● **Text provided**:
A nation that destroys its soils destroys itself. Forests are the lungs of our land, that purifying the air and giving fresh strength to our people. Forests play an important role in our life. They facilitate us various resources like raw material, oxygen and many more. But humans are cutting the forests at a large amount for their needs. So to regulate such inhuman activities towards the forests the Government of India enacted the Forest Conservation Act, 1980.

INTRODUCTION

Forests are one of the oldest resources that nature provides. The whole ecosystem is dependent on the forests as they are an important part of natural habitat. So, it should be our prime duty to preserve them and not harm the cycle of our nature. People have become so selfish that they have started clearing the entire forests. They forget that they are putting our coming generation in danger. The study finds that over the past 800,000 years the amount of oxygen found in the atmosphere has decreased by 0.7% and continues to decline.

In 1980, the Parliament, in response to the rapid decline in the forest covers in India, and also to fulfil the Constitutional obligation under Article 48-A, enacted a new legislation called the Forest Conservation Act, 1980. Deforestation causes ecological imbalance and leads to environmental deterioration. This act was enacted on 25th October, 1980.

HISTORY

The first legal draft on this issue was the Indian Forest Act, 1865. Later, it was replaced by the Indian Forest Act, 1927 during the colonial period. Whenever any law gets passed, it carries the hope that it will address the social issues for which it was passed. When the Indian Forest Act, 1927 was passed, it carried the same hope but it was solely confined to British interests. 

The main focus of the Act of 1927 was on timber. The Act of 1927 was divided into the 13 chapters and consisted of the 86 Sections. It gave power to the State to control the rights of tribal people to use forests. Under this Act, the government was also empowered to create reserved forests. It aimed to regulate the forest produce and to levy taxes on timber and other forest produce, which later became the source of revenue for the government. It never aimed to protect the forests of the country and just wanted to regulate the cutting of timber and other raw materials used in the industries.

After independence, the need to conserve the forests became stronger and therefore, the President of India enforced the Forest (Conservation) Ordinance, 1980. The ordinance was later repealed by virtue of Section 5 of the Forest (Conservation) Act, 1980 which came into force on October 25, 1980. It was passed to protect the forests of the country and the matters related to it. It also covers the issues which were not addressed by the previous Act. Under the 1980 Act, the restriction was made on the use of the forests for non-forest purposes. 

CONSTITUTIONAL MANDATE FOR FOREST CONSERVATION

When the Constitution of India was adopted in 1950, the framers were not aware that in future the issues related to forest conservation may arise. This was realised later as the Constitution (Forty- Second Amendment) Act, 1976 was made and Article 48A was added to the part of Directive Principle of State Policy and Article 51A as a fundamental duty of every citizen of India.

Article 48-A: protection and improvement of environment and safeguarding of forests and wildlife – the state shall endeavour to protect and improve the environment and to safeguard the forests and wildlife of the country.

Article 51(g) states that it shall be the duty of every citizen of India to protect and improve the natural environment including forests, lakes, rivers, and wildlife and to have compassion for living creatures.

OBJECTIVE

The trees in the forest doesn’t provide us only oxygen for breathing, they do a lot more than that. They also provide us with some useful products like wood and food. Forests are an important part of our nature; they maintain the entire ecosystem and water cycle of the earth.

● **Available data**:
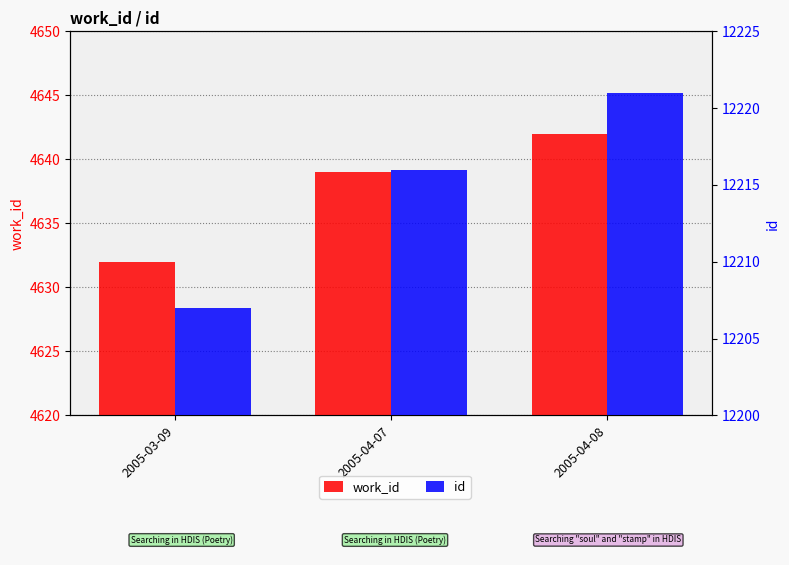

Count the id values in the range 12207 to 12221.

3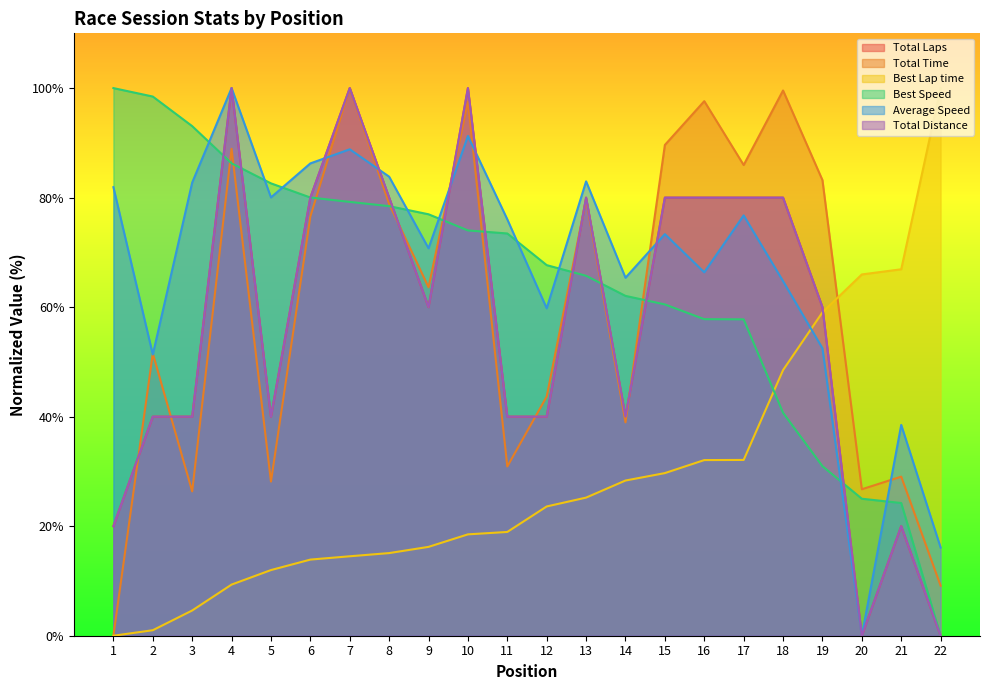

What is the difference between the highest and lowest values at 9?

60.7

● **Exercise 1**: Print the passage on India's forest conservation law from "In 1980, the" to "to British interests.".
● **Exercise 2**: Summarize the passage on India's forest conservation law in two sentences.
The listing is not required for what follows.

● **Task response 1**:
In 1980, the Parliament, in response to the rapid decline in the forest covers in India, and also to fulfil the Constitutional obligation under Article 48-A, enacted a new legislation called the Forest Conservation Act, 1980. Deforestation causes ecological imbalance and leads to environmental deterioration. This act was enacted on 25th October, 1980.

HISTORY

The first legal draft on this issue was the Indian Forest Act, 1865. Later, it was replaced by the Indian Forest Act, 1927 during the colonial period. Whenever any law gets passed, it carries the hope that it will address the social issues for which it was passed. When the Indian Forest Act, 1927 was passed, it carried the same hope but it was solely confined to British interests.

● **Task response 2**: Forests sustain the entire ecosystem and supply resources such as oxygen and raw materials, yet humans are cutting them down on a large scale. In response to this decline and to fulfill its obligation under Article 48-A, Parliament enacted the Forest Conservation Act, 1980, which restricted the use of forests for non-forest purposes, unlike the timber-focused Indian Forest Act, 1927, which had been confined to British interests.